Teaching a Hybrid class in a University setting
As my first in-person quarter of grad school at the University of Washington wraps up, I’m taking this opportunity to look back at one of the largest components of my past quarter: teaching a hybrid class.
Since my second quarter at UW, I have been a Teaching Assistant for an undergraduate course in my department, titled ‘HCDE 318: Introduction to User-Centered Design’. The course offers a hands-on experience of the user-centered design process as they take on a 10-week group project from ideation and user research to hi-fi prototype and user testing. While my first two quarters of teaching this course was fully online, Fall 2021 brought about the exciting prospect of an in-person/hybrid model.
The preparation for the course started a week before the first day of class, when the professor and I met to discuss alterations to the formerly-remote course to the hybrid format. This was made smoother by the fact that this was the same professor with whom I had been teaching the past two quarters, meaning that we had already established a good rapport with each other.

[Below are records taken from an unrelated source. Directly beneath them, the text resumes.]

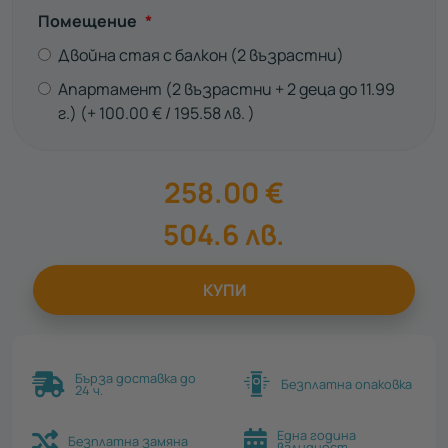
Задължително
Помещение
*
Двойна стая с балкон (2 възрастни)
Апартамент (2 възрастни + 2 деца до 11.99
г.)
100.00
€
195.58
лв.
258.00
€
504.6
лв.
КУПИ
Бърза доставка до
Безплатна опаковка
24 ч.
Една година
Безплатна замяна
валидност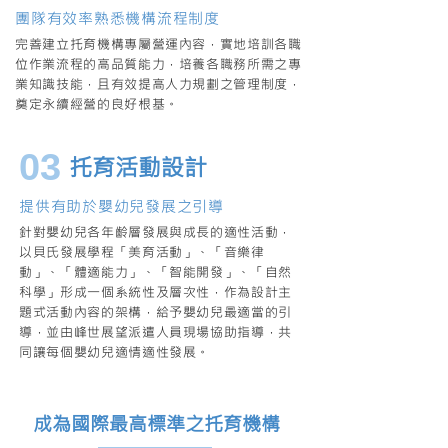
團隊有效率熟悉機構流程制度
完善建立托育機構專屬營運內容，實地培訓各職
位作業流程的高品質能力，培養各職務所需之專
業知識技能，且有效提高人力規劃之管理制度，
奠定永續經營的良好根基。
03
托育活動設計
提供有助於嬰幼兒發展之引導
針對嬰幼兒各年齡層發展與成長的適性活動，
以貝氏發展學程「美育活動​」、「音樂律
動」、「體適能力」、「智能開發」、「自然
科學」形成一個系統性及層次性，作為設計主
題式活動內容的架構，給予嬰幼兒最適當的引
導，並由峰世展望派遣人員現場協助指導，共
同讓每個嬰幼兒適情適性發展。
成為國際最高標準之托育機構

This made the conversation about planning a lot smoother, and the upcoming difficulties easier to manage.
At the very onset, we faced the challenge of setting up the hybrid classroom. The room was one of the department's Educational labs, designed for highly collaborative project-based courses. It consists of two independent projectors, screens, speakers, whiteboard walls and tables, and an assortment of prototyping supplies. We were also granted access to a hybrid-meeting accessory: the Meeting Owl Pro. The mic, camera and speaker device would be integral to developing the hybrid experience since it was capable of following a speaker as they moved around.

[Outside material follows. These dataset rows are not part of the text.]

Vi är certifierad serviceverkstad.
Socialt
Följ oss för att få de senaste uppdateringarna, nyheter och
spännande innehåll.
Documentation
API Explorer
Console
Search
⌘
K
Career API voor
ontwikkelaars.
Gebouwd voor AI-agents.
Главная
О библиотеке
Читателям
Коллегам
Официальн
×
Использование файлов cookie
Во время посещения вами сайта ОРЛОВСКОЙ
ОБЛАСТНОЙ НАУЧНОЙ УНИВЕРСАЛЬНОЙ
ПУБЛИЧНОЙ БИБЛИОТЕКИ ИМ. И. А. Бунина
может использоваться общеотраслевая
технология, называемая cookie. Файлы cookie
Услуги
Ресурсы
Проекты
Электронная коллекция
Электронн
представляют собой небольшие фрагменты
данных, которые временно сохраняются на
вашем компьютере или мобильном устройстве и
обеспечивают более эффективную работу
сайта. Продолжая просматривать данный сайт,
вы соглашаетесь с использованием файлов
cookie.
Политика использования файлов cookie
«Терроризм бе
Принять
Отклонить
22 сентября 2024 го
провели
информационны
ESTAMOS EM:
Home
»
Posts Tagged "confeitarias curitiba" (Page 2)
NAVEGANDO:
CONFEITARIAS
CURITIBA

We envisioned a setup where one of us would setup and display the Zoom room on one screen, and the other would display the instructional content on the other screen, while also screen-sharing on Zoom. However, this was far easier said than done. After six hours of combining our three engineering degrees and consulting with the department’s Computing Manager, we were able to come up with a reliably-replicable process of setting up the classroom on a regular basis within a short amount of time.
As TA, I took up the bulk of the responsibility of managing the setup. On the first day of class, I arrived half an hour early, nervous to execute the fragile setup in a live setting. It went off without a hitch, as we observed a fully in-person attendance. As the quarter progressed, the true capabilities of our hybrid setup were tested as the class self-organized into a 50–50 split across in-person and remote attendance. On some days, there were technical difficulties, some of which were not resolvable at the given time, but we adapted to the situation and still managed to pull off a successful class.

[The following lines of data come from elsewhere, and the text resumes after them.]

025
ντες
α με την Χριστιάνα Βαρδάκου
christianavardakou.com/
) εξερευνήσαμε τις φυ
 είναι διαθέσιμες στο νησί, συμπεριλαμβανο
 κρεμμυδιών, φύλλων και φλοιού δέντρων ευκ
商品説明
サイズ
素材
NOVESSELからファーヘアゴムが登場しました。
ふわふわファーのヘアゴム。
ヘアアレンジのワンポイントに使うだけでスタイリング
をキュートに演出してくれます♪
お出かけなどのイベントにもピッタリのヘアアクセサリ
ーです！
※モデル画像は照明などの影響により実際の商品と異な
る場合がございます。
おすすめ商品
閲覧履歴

A big chunk of the credit for what I would like to think was a successful quarter is down to our students. They adapted wonderfully to the hybrid situation, leveraging the appropriate affordances for their benefits at any given time. When the technology was being difficult, they were accommodating. When we were doing in-class group time, in-person and remote students working on group projects found innovative ways to coordinate and work together. If not for their patience and contributions, the quarter would not have been successful.
As I reflect on the hybrid teaching environment this past quarter, I look back upon some of the successes and failures of my first time doing this. I look forward to learn from this experience and create a better learning environment next quarter, as I become lead instructor for this course!